Exercise requirements: Go through the lines below and copy each one that holds the string "involved".

Data records:
---

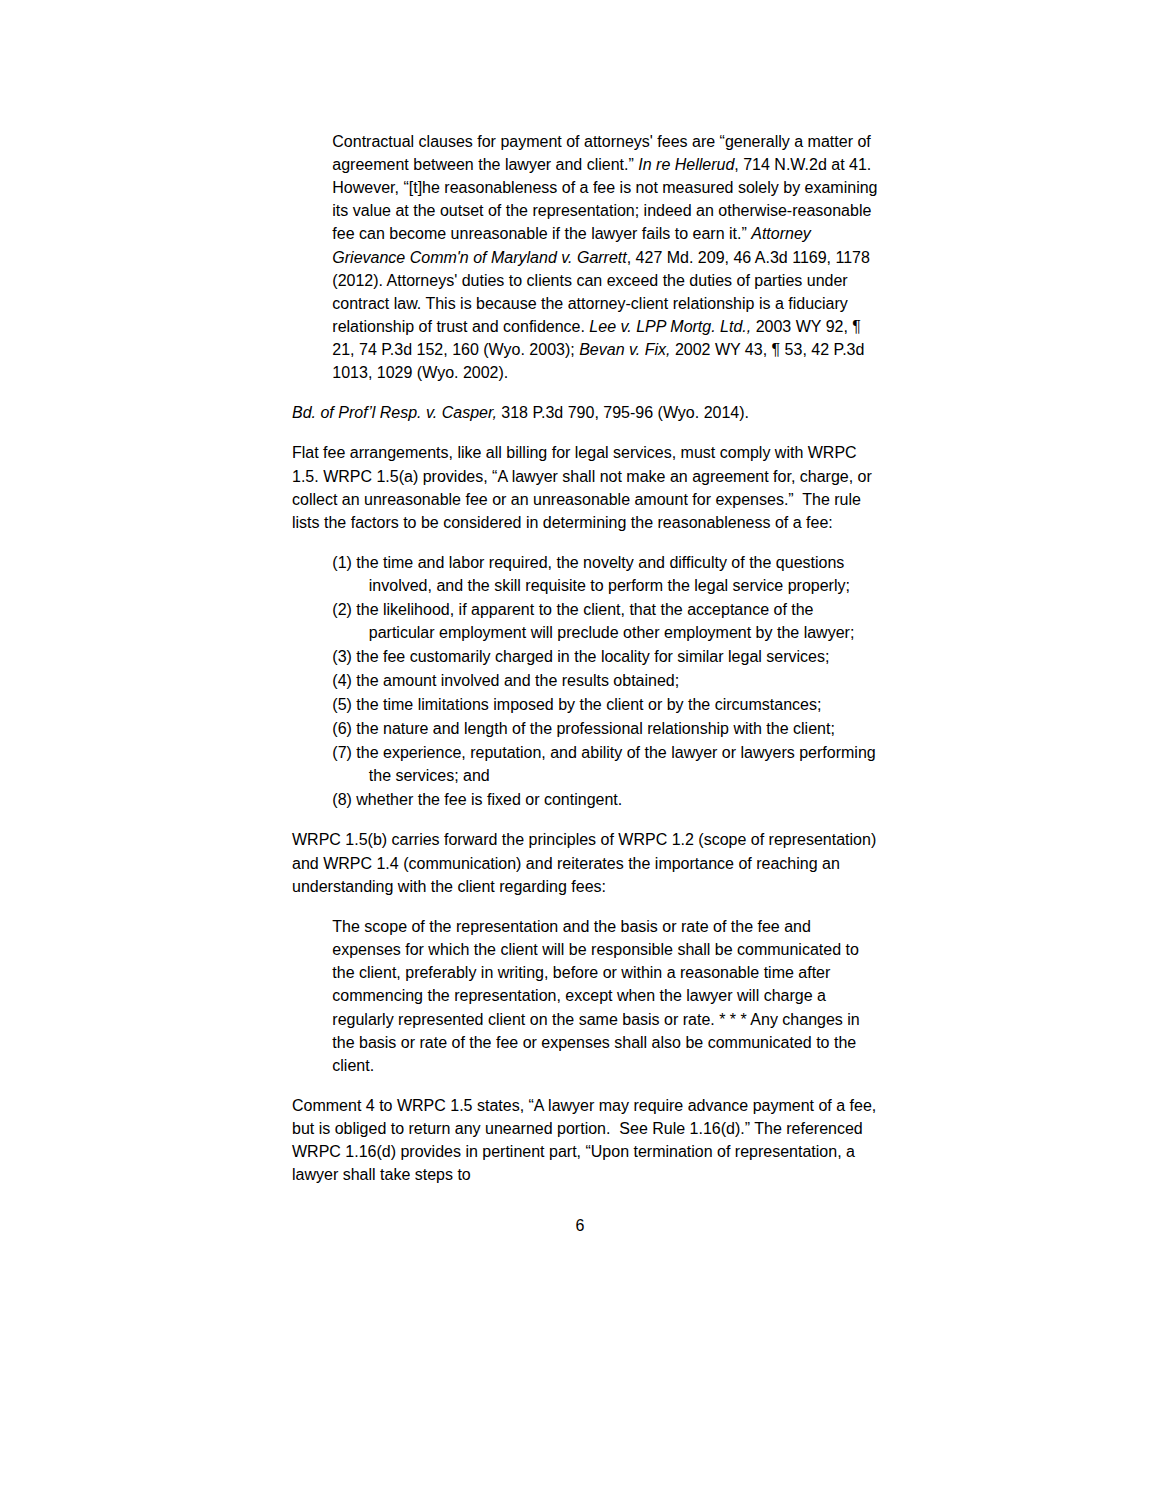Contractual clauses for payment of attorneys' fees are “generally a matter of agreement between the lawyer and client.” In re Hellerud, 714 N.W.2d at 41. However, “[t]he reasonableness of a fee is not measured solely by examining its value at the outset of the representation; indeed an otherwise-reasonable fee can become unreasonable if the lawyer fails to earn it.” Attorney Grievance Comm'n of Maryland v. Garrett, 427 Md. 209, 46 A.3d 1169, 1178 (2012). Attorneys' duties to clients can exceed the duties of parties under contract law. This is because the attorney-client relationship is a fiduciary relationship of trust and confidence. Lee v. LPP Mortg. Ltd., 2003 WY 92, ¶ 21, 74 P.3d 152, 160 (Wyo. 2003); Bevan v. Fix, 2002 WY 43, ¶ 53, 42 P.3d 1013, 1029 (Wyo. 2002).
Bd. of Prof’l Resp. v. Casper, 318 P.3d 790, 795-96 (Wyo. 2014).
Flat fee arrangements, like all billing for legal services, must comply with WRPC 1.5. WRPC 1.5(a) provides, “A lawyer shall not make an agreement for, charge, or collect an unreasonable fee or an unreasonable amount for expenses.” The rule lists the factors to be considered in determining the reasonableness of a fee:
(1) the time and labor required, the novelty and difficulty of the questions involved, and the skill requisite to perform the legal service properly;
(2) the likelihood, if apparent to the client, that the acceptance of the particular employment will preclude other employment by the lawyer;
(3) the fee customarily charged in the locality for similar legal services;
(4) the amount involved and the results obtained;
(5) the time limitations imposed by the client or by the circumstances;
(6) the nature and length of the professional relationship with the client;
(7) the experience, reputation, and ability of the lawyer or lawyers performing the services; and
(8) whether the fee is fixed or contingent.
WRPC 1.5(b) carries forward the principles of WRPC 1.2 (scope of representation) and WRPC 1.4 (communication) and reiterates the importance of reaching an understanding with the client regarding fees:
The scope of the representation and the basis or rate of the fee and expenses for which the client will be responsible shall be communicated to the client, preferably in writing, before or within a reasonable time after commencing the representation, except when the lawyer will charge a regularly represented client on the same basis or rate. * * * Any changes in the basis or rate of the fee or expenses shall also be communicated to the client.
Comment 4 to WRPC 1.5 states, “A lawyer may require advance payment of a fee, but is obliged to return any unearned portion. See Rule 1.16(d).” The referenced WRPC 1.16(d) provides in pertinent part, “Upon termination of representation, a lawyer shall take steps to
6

---

Task result:
(1) the time and labor required, the novelty and difficulty of the questions involved, and the skill requisite to perform the legal service properly;
(4) the amount involved and the results obtained;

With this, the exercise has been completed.